This fall, Lambda Phi Epsilon is sponsoring the Asians for Miracle Marrow Match bone marrow drive at UC Irvine. Bone marrow drives attempt to find donors for people with serious blood related disease, like leukemia, who need transplants to save their lives.
The AMMM is a non-profit organization that recruits volunteer bone marrow donors from local communities and gets them to join the National Marrow Donor Registry, a national database where people who are suffering from blood-related diseases and need a bone marrow donor can search for a potential bone marrow match. It is important to note that it is significantly harder to find marrow matches for minorities.
Currently, there are around 5 million donors on the registry, but only 30 percent are minorities, including Hispanics, African-Americans and Asians. Even more rare are those of mixed racial background.

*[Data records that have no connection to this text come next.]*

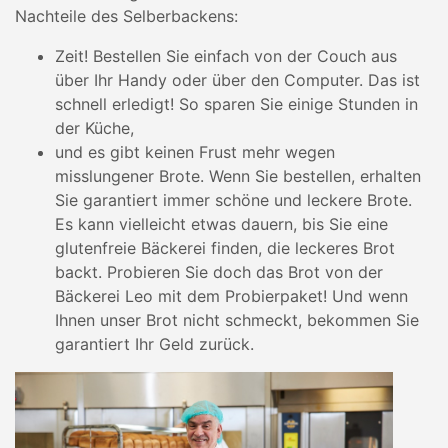
Nachteile des Selberbackens:
Zeit! Bestellen Sie einfach von der Couch aus
über Ihr Handy oder über den Computer. Das ist
schnell erledigt! So sparen Sie einige Stunden in
der Küche,
und es gibt keinen Frust mehr wegen
misslungener Brote. Wenn Sie bestellen, erhalten
Sie garantiert immer schöne und leckere Brote.
Es kann vielleicht etwas dauern, bis Sie eine
glutenfreie Bäckerei finden, die leckeres Brot
backt. Probieren Sie doch das Brot von der
Bäckerei Leo mit dem Probierpaket! Und wenn
Ihnen unser Brot nicht schmeckt, bekommen Sie
garantiert Ihr Geld zurück.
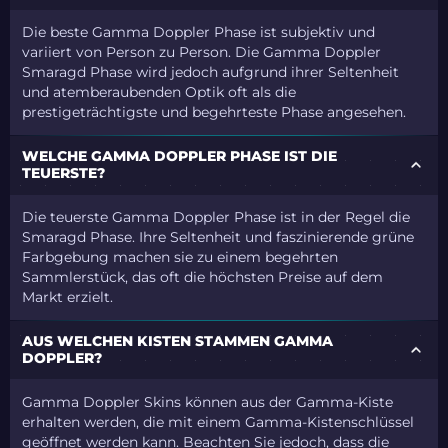
Die beste Gamma Doppler Phase ist subjektiv und
variiert von Person zu Person. Die Gamma Doppler
Smaragd Phase wird jedoch aufgrund ihrer Seltenheit
und atemberaubenden Optik oft als die
prestigeträchtigste und begehrteste Phase angesehen.
WELCHE GAMMA DOPPLER PHASE IST DIE
TEUERSTE?
Die teuerste Gamma Doppler Phase ist in der Regel die
Smaragd Phase. Ihre Seltenheit und faszinierende grüne
Farbgebung machen sie zu einem begehrten
Sammlerstück, das oft die höchsten Preise auf dem
Markt erzielt.
AUS WELCHEN KISTEN STAMMEN GAMMA
DOPPLER?
Gamma Doppler Skins können aus der Gamma-Kiste
erhalten werden, die mit einem Gamma-Kistenschlüssel
geöffnet werden kann. Beachten Sie jedoch, dass die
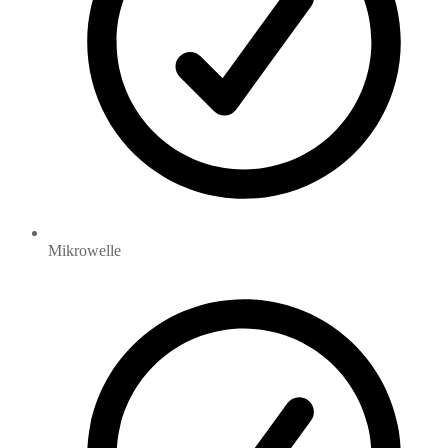
Mikrowelle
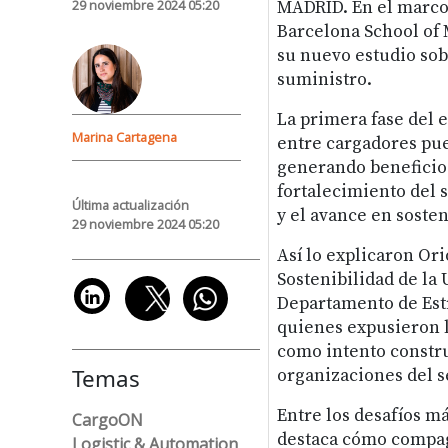
29 noviembre 2024 05:20
MADRID.
En el marco
Barcelona School of
su nuevo estudio sob
suministro.
La primera fase del 
Marina Cartagena
entre cargadores pue
generando beneficios
fortalecimiento del s
Última actualización
y el avance en sosten
29 noviembre 2024 05:20
Así lo explicaron Or
Sostenibilidad de la 
Departamento de Estr
quienes expusieron l
como intento constru
Temas
organizaciones del s
Entre los desafíos má
CargoON
destaca cómo compagi
Logistic & Automation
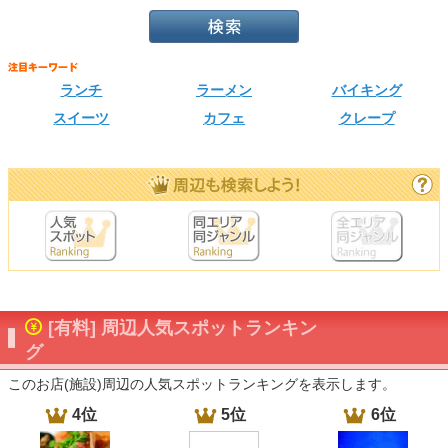
ランチ
ラーメン
バイキング
スイーツ
カフェ
クレープ
[有料] 周辺人気スポットランキン
グ
このお店(施設)周辺の人気スポットランキングを表示します。
4位
5位
6位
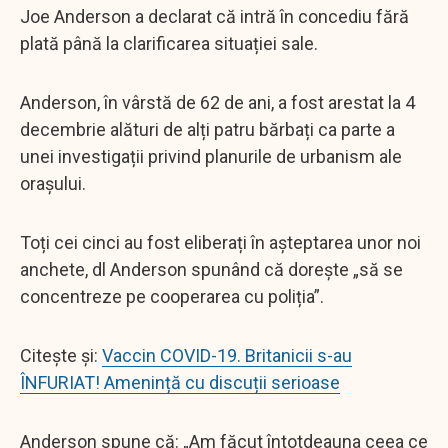
Joe Anderson a declarat că intră în concediu fără
plată până la clarificarea situației sale.
Anderson, în vârstă de 62 de ani, a fost arestat la 4
decembrie alături de alți patru bărbați ca parte a
unei investigații privind planurile de urbanism ale
orașului.
Toți cei cinci au fost eliberați în așteptarea unor noi
anchete, dl Anderson spunând că dorește „să se
concentreze pe cooperarea cu poliția”.
Citește și:
Vaccin COVID-19. Britanicii s-au
ÎNFURIAT! Amenință cu discuții serioase
Anderson spune că: „Am făcut întotdeauna ceea ce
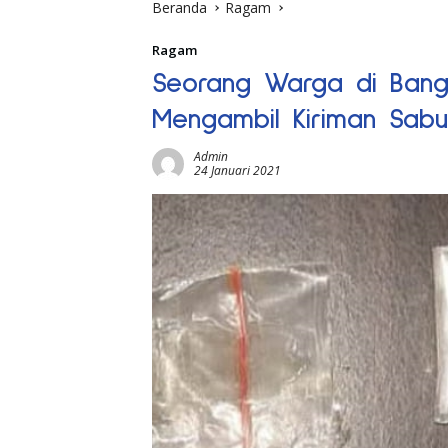
Beranda
Ragam
Ragam
Seorang Warga di Bangga
Mengambil Kiriman Sabu
Admin
24 Januari 2021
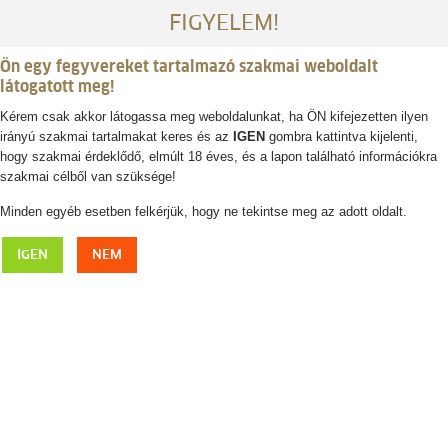
FIGYELEM!
Ön egy fegyvereket tartalmazó szakmai weboldalt
látogatott meg!
Kérem csak akkor látogassa meg weboldalunkat, ha ÖN kifejezetten ilyen
irányú szakmai tartalmakat keres és az
IGEN
gombra kattintva kijelenti,
Belépés / regisztráció
hogy szakmai érdeklődő, elmúlt 18 éves, és a lapon található információkra
szakmai célből van szüksége!
0
0,- Ft
Minden egyéb esetben felkérjük, hogy ne tekintse meg az adott oldalt.
HANWAG Brenner Pro Wide Lady GTX női
IGEN
NEM
túrabakancs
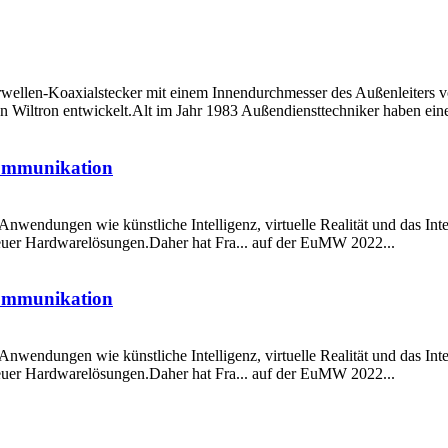
erwellen-Koaxialstecker mit einem Innendurchmesser des Außenleiters 
Wiltron entwickelt.Alt im Jahr 1983 Außendiensttechniker haben eine 
ommunikation
nwendungen wie künstliche Intelligenz, virtuelle Realität und das Inte
euer Hardwarelösungen.Daher hat Fra... auf der EuMW 2022...
ommunikation
nwendungen wie künstliche Intelligenz, virtuelle Realität und das Inte
euer Hardwarelösungen.Daher hat Fra... auf der EuMW 2022...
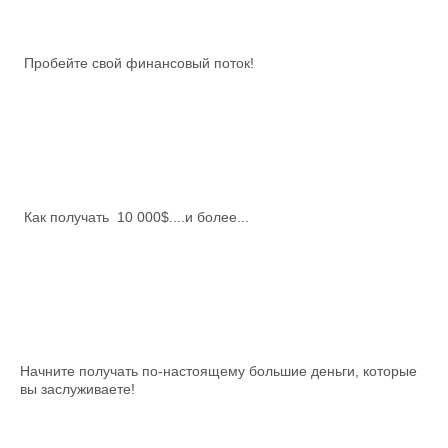
Пробейте свой финансовый поток!
Как получать 10 000$....и более...
Начните получать по-настоящему большие деньги, которые
вы заслуживаете!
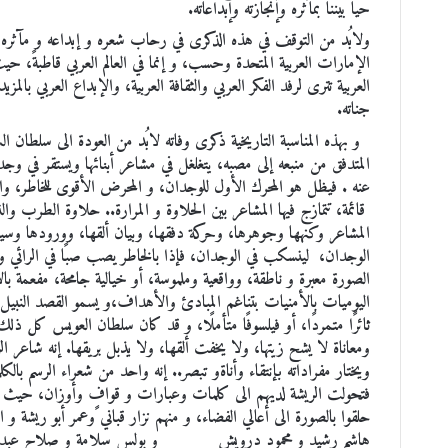
حيًا بيننا بمآثره وإنجازته وإبداعاته.
ولابُد من التوقف في هذه الذكرى في رحاب شعره و إبداعه و مآثره، 
الإمارات العربية المتحدة وحسب، و إنما في العالم العربي قاطبةً، حيث ي
العربية تترى لرفد الفكر العربي والثقافة العربية، والإبداع العربي بال
جناته.
و بهذه المناسبة التاريخية ذكرى وفاته لابُد من العودة الى سلطان 
المتدفق من منبعه إلى مصبه، يتغلغل في مشاعر أبنائها ويستقر في وجد
عنه . فيظل هو المحرك الأول للوجدان، و المحرض الأقوى للخاطر، وال
قائمة، تتمازج فيها المشاعر بين الحلاوة و المرارة.. حلاوة الطرب 
المشاعر وكنهها وجوهرها، وحركة دفقها، وبيان ألقها، وورودها و
الوجدان، لينسكب في الوجدان، فإذا بالخاطر يصب صبًا في الرائي وال
الصورة معبرة و ناطقة، وواقعية وملموسة، أو خيالية جامحة، مفعمة بال
اليوميات بالأمنيات بتناغم المبادئ والأهداف،و يسمو القصد النبيل وتع
ثائرًا متمردًا، أو فيلسوفًا متأملًا، و قد كان سلطان العويس كل ذلك، 
ومعاناة لا يشح زيتها، ولا يخفت ألقها، ولا يذبل بريقها. إنه شاعر الرو
ويختار مفراداته بإنتقاء وأناةو تبصر.. إنه واحد من شعراء الرسم بالك
فتحولت الريشة لديهم الى كلمات وعبارات و قوافٍ وأوزان، حيث عزفوا
حلقوا بالصورة الى أعالي الفضاء، و منهم نزار قباني وعمر أبو ريشة 
هاشم رشيد و محمود درويش و بولس سلامة و صلاح عبدالصب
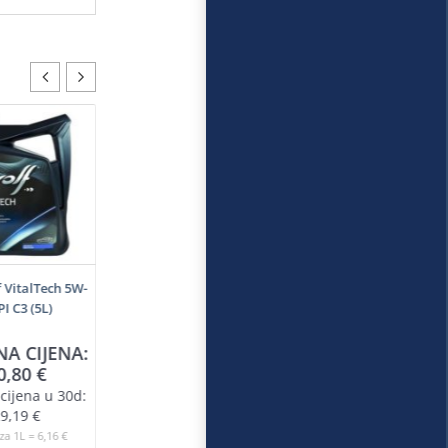
f VitalTech 5W-
PI C3 (5L)
NA CIJENA:
0,80
€
cijena u 30d:
9,19
€
za 1L = 6,16 €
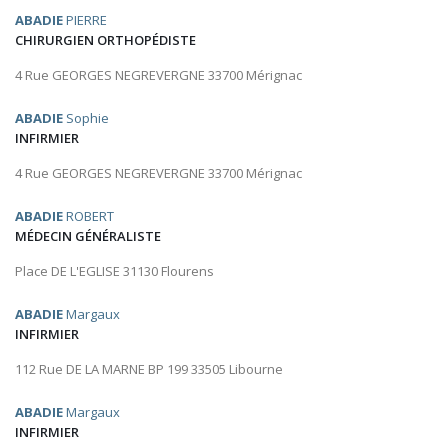
ABADIE
PIERRE
CHIRURGIEN ORTHOPÉDISTE
4 Rue GEORGES NEGREVERGNE 33700 Mérignac
ABADIE
Sophie
INFIRMIER
4 Rue GEORGES NEGREVERGNE 33700 Mérignac
ABADIE
ROBERT
MÉDECIN GÉNÉRALISTE
Place DE L'EGLISE 31130 Flourens
ABADIE
Margaux
INFIRMIER
112 Rue DE LA MARNE BP 199 33505 Libourne
ABADIE
Margaux
INFIRMIER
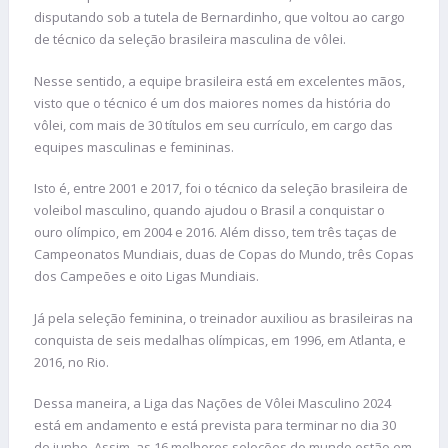
disputando sob a tutela de Bernardinho, que voltou ao cargo
de técnico da seleção brasileira masculina de vôlei.
Nesse sentido, a equipe brasileira está em excelentes mãos,
visto que o técnico é um dos maiores nomes da história do
vôlei, com mais de 30 títulos em seu currículo, em cargo das
equipes masculinas e femininas.
Isto é, entre 2001 e 2017, foi o técnico da seleção brasileira de
voleibol masculino, quando ajudou o Brasil a conquistar o
ouro olímpico, em 2004 e 2016. Além disso, tem três taças de
Campeonatos Mundiais, duas de Copas do Mundo, três Copas
dos Campeões e oito Ligas Mundiais.
Já pela seleção feminina, o treinador auxiliou as brasileiras na
conquista de seis medalhas olímpicas, em 1996, em Atlanta, e
2016, no Rio.
Dessa maneira, a Liga das Nações de Vôlei Masculino 2024
está em andamento e está prevista para terminar no dia 30
de junho. Assim, as 16 melhores seleções do mundo estão em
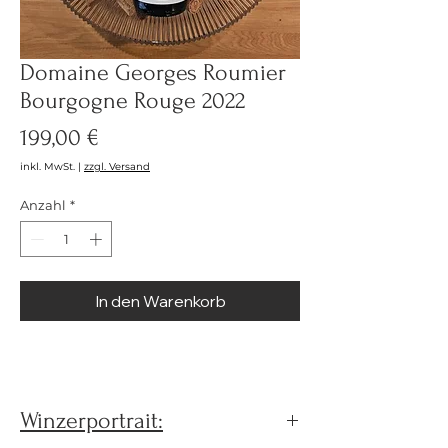
Domaine Georges Roumier
Bourgogne Rouge 2022
Preis
199,00 €
inkl. MwSt.
|
zzgl. Versand
Anzahl
*
In den Warenkorb
Winzerportrait:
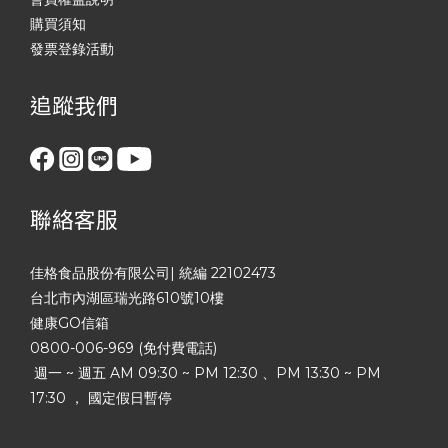
購買須知
發票登錄活動
追蹤我們
聯絡客服
佳格食品股份有限公司| 統編 22102473
台北市內湖區瑞光路610號10樓
健康GO信箱
0800-006-969 (免付費電話)
週一 ~ 週五 AM 09:30 ~ PM 12:30 、PM 13:30 ~ PM
17:30 ， 國定假日暫停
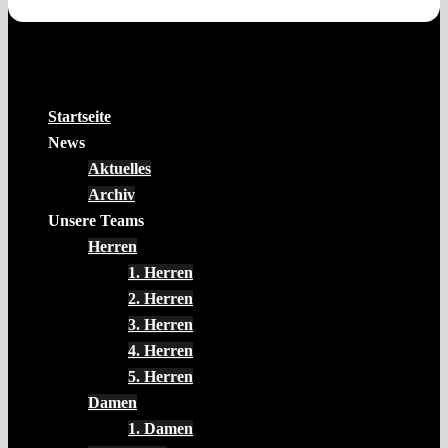
Startseite
News
Aktuelles
Archiv
Unsere Teams
Herren
1. Herren
2. Herren
3. Herren
4. Herren
5. Herren
Damen
1. Damen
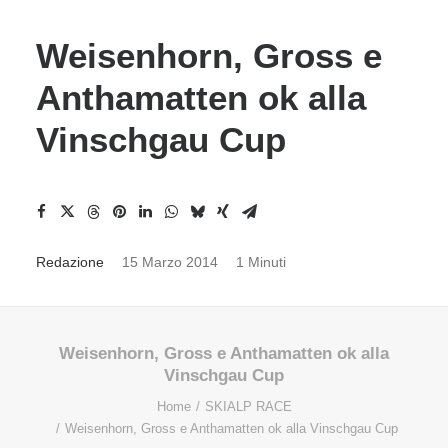
Weisenhorn, Gross e
Anthamatten ok alla
Vinschgau Cup
Redazione
15 Marzo 2014
1 Minuti
Weisenhorn, Gross e Anthamatten ok alla
Vinschgau Cup
Home
SKIALP RACE
Weisenhorn, Gross e Anthamatten ok alla Vinschgau Cup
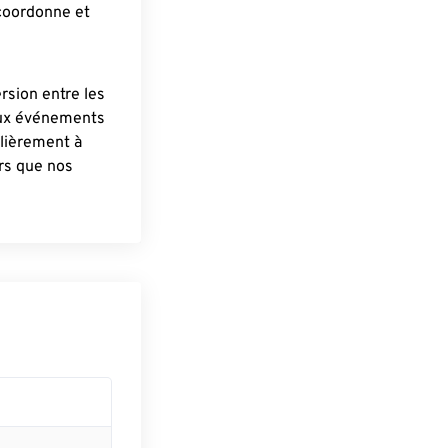
 coordonne et
ersion entre les
aux événements
lièrement à
ûrs que nos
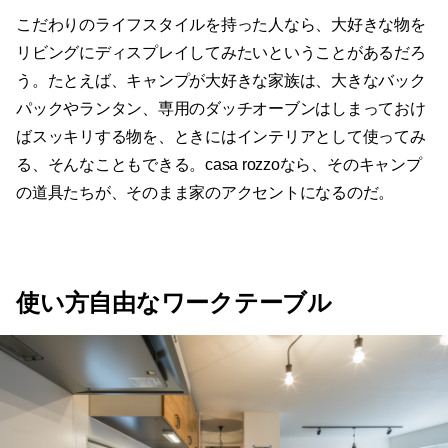
こだわりのライフスタイルを持った人なら、大好きな物を
リビングにディスプレイしてみたいということがあるだろ
う。たとえば、キャンプが大好きな家族は、大きなバック
パックやランタン、専用のダッチオーブンはしまっておけ
ばスッキリする物を、ときにはインテリアとして使ってみ
る、そんなこともできる。casa rozzoなら、そのキャンプ
の道具たちが、そのまま家のアクセントになるのだ。
使い方自由なワークテーブル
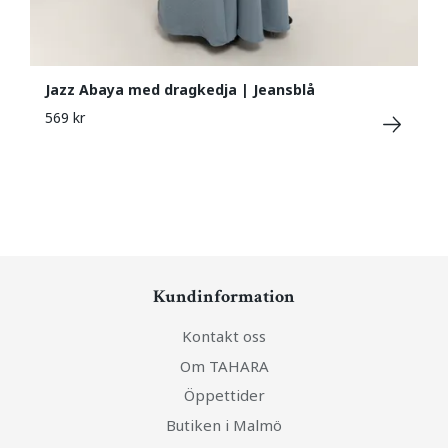
Jazz Abaya med dragkedja | Jeansblå
569 kr
Kundinformation
Kontakt oss
Om TAHARA
Öppettider
Butiken i Malmö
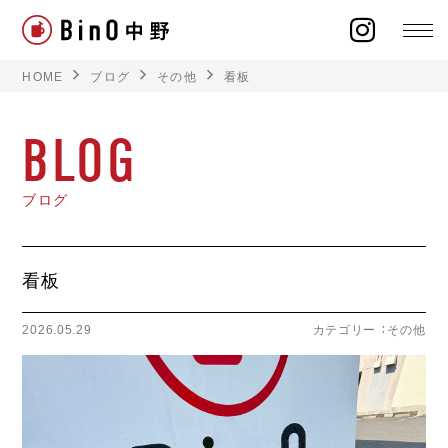
HOME
ブログ
その他
看板
BLOG
ラインナップ
ブログ
イベント
看板
施工事例
2026.05.29
カテゴリー ：
その他
オーナー様の声
モデルハウス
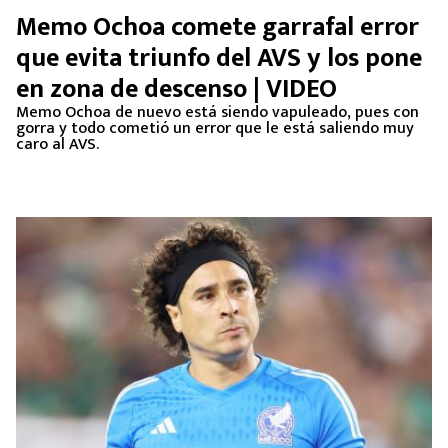
Memo Ochoa comete garrafal error
que evita triunfo del AVS y los pone
en zona de descenso | VIDEO
Memo Ochoa de nuevo está siendo vapuleado, pues con
gorra y todo cometió un error que le está saliendo muy
caro al AVS.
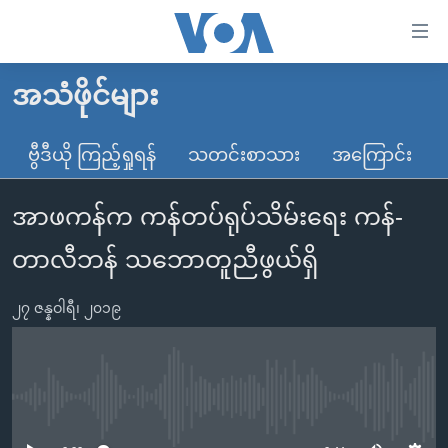
သုံး
ရ
လွယ်ကူ
အသံဖိုင်များ
မူလစာမျက်နှာ
စေ
မြန်မာ
ဗွီဒီယို ကြည့်ရှုရန်
သတင်းစာသား
အကြောင်း
သည့်
ကမ္ဘာ့သတင်းများ
Link
အာဖကန်က ကန်တပ်ရုပ်သိမ်းရေး ကန်-
ဗွီဒီယို
နိုင်ငံတကာ
များ
သတင်းလွတ်လပ်ခွင့်
အမေရိကန်
တာလီဘန် သဘောတူညီဖွယ်ရှိ
ပင်မ
ရပ်ဝန်းတခု လမ်းတခု အလွန်
တရုတ်
အကြောင်းအရာ
၂၇ ဇန္နဝါရီ၊ ၂၀၁၉
သို့
အင်္ဂလိပ်စာလေ့လာမယ်
အစ္စရေး-ပါလက်စတိုင်း
ကျော်
အပတ်စဉ်ကဏ္ဍများ
အမေရိကန်သုံးအီဒီယံ
ကြည့်
ရေဒီယိုနှင့်ရုပ်သံ အချက်အလက်များ
မကြေးမုံရဲ့ အင်္ဂလိပ်စာ
ရေဒီယို
ရန်
No media source currently available
ပင်မ
ရေဒီယို/တီဗွီအစီအစဉ်
ရုပ်ရှင်ထဲက အင်္ဂလိပ်စာ
တီဗွီ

‘The goal [of the event] is to educate and recruit more minority donors,’ said Enisha Narang, the South Asian outreach and recruitment coordinator for AMMM. ‘By giving a little of their time, [minority donors] could possibly give someone a second chance at life.’
The issue of the lack of minority bone marrow donation hit home last spring, when UCI senior Sagarika Savur was diagnosed with a form of leukemia just months before graduation and was forced to discontinue her education. She is still searching for a matching bone marrow donor and she has made it her goal to increase awareness and gain more donors for this cause.
Right now, AMMM is looking for committed minority marrow donors who will join the national registry. The initial process involves filling out a consent form and giving a small sample of blood from the finger. The blood is then typed and put on the database. AMMM is encouraging people who have already registered to update their addresses, but there is no need to reregister.